Strategic Recommendations

During the engagement, I identified several key topics that served to strengthen the organisation’s agentic strategy in its progress towards its data accessibility goal. These recommendations, inspired by NIST AI RMF, were made to act as enablers for safer, more reliable use of LLMs in agentic services. These included:

The 1:10:100 Rule: Early Governance as a Strategic Investment

A central recommendation was to embrace robust governance early using a Risk Treatment Framework. The main suggestion was to adopt a collaborative traffic light system to categorise and map risks like prompt injection, erroneous mutations, and data exfiltration.

Early governance adoption provides businesses with a clear path to building confidence in probabilistic system deployment. This can be strengthened by promoting a risk-thinking culture across multiple functions within an organisation. This collective understanding allows for informed decisions on risk treatment while considering an organisation’s risk appetite and commercial sensitivities. A grounded assessment may involve accepting low risks where appropriate, transferring risk to others with full knowledge of regulatory and legislative requirements, or avoiding high-risk capabilities altogether to prevent potentially devastating financial or non-financial consequences. As the 1:10:100 rule states, investing in prevention early can save significantly on correction and failure costs.

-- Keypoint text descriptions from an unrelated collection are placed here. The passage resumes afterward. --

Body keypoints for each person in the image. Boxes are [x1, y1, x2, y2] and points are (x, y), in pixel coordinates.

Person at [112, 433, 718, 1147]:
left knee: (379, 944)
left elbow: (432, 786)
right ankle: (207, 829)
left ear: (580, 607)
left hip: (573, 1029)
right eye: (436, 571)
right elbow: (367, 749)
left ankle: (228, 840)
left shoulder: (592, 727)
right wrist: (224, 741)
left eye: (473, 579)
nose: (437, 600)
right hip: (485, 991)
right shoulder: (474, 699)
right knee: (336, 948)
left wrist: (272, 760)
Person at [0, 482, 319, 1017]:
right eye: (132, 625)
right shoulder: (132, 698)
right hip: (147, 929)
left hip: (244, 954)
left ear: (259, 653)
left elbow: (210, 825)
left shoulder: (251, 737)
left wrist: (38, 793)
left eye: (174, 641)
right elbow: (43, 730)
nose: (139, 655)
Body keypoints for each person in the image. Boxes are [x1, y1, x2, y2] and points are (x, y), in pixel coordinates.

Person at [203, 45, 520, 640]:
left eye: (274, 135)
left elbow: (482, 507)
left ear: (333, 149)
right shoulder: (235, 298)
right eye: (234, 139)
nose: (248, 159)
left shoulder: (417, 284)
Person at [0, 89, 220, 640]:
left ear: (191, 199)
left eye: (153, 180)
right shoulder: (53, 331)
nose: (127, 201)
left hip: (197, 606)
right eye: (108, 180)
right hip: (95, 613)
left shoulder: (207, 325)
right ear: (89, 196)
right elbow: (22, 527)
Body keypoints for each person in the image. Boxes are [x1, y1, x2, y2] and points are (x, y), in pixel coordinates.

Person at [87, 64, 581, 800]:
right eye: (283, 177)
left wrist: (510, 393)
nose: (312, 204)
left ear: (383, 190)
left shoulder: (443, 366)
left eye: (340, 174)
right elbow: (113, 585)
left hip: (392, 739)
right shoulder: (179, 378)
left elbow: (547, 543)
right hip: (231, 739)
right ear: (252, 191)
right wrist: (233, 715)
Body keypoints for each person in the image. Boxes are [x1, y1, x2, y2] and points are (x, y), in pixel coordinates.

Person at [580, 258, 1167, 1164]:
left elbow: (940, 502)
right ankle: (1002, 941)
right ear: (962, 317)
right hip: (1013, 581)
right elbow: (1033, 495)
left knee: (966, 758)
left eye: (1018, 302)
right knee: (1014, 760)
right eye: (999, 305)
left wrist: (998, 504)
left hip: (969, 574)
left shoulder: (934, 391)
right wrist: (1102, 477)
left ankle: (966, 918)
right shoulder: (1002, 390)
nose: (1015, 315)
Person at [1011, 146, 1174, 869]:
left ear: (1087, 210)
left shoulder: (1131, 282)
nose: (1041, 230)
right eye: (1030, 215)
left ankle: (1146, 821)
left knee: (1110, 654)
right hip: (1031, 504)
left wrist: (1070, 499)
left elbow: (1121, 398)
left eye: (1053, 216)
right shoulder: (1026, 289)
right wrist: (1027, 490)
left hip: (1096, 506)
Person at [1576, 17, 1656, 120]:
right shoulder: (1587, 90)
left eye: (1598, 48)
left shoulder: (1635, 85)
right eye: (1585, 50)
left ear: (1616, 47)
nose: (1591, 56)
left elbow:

2. Leaning into ML Ops and TEVV

Another recommendation was the education of staff and developers about ML Ops and TEVV (Test, Evaluation, Verification, and Validation). Knowledge of both is critical for production-grade agentic system deployments and helps with interlacing risk mitigations within teams’ existing practices. Both ML Ops and TEVV should be viewed as an enhancement to the toolkit of teams building agentic services rather than displacing or superseding traditional methods:

  • Complementing the Foundation: Teams are familiar with the use of unit and integration tests to verify the consistency and interaction of service elements, but not with elements of ML Ops and TEVV practices that provide monitoring and observability against failure modes.
  • Managing Model Drift: Because third-party model providers update independently, a continuous feedback loop should be implemented to detect divergence.
  • Operational Readiness: To ensure transparent evaluation, teams must implement indicators for relevance and faithfulness while capturing detailed reasoning traces. These tools are essential for verifying grounding and spotting hallucinations. Being operationally ready means proactively accounting for the probabilistic - and therefore non-deterministic - nature of large language models.
  • Adversarial Monitoring: Malicious actors manipulate inputs to bypass a system’s guardrails, forcing it to generate unwanted content, reveal system instructions, or act outside its intended scope. Integrating both automated detection and team-based red-teaming ensures that defences evolve alongside emerging prompt injection and jailbreaking techniques.

Retrospective

Several factors influenced a pause of the proof of concept to ensure long-term viability of the organisation’s goal:

  • Service Boundary Definition: Clarity was required on where the responsibility for multi-hop logic should lie, either within the agent's autonomy or via user-guided interaction. Human-in-loop was recommended but consideration for designed friction needed to be made to guard against over-reliance and complacency.
  • Resource Allocation: The discovery identified a requirement for specific expertise (e.g., security, governance, and MLOps) to maintain a production-grade service.
  • Maturity Alignment: The engagement underscored the need to align the project with the organisation's evolving risk appetite, paying attention to the transition from deterministic software to stochastic systems.

Conclusion

The proof of concept provided a map of architecture and governance concerns. The decision to pause at the proof of concept stage reflected a prudent decision by the client to evaluate its priorities and ensure that any future efforts would be supported with a robust framework.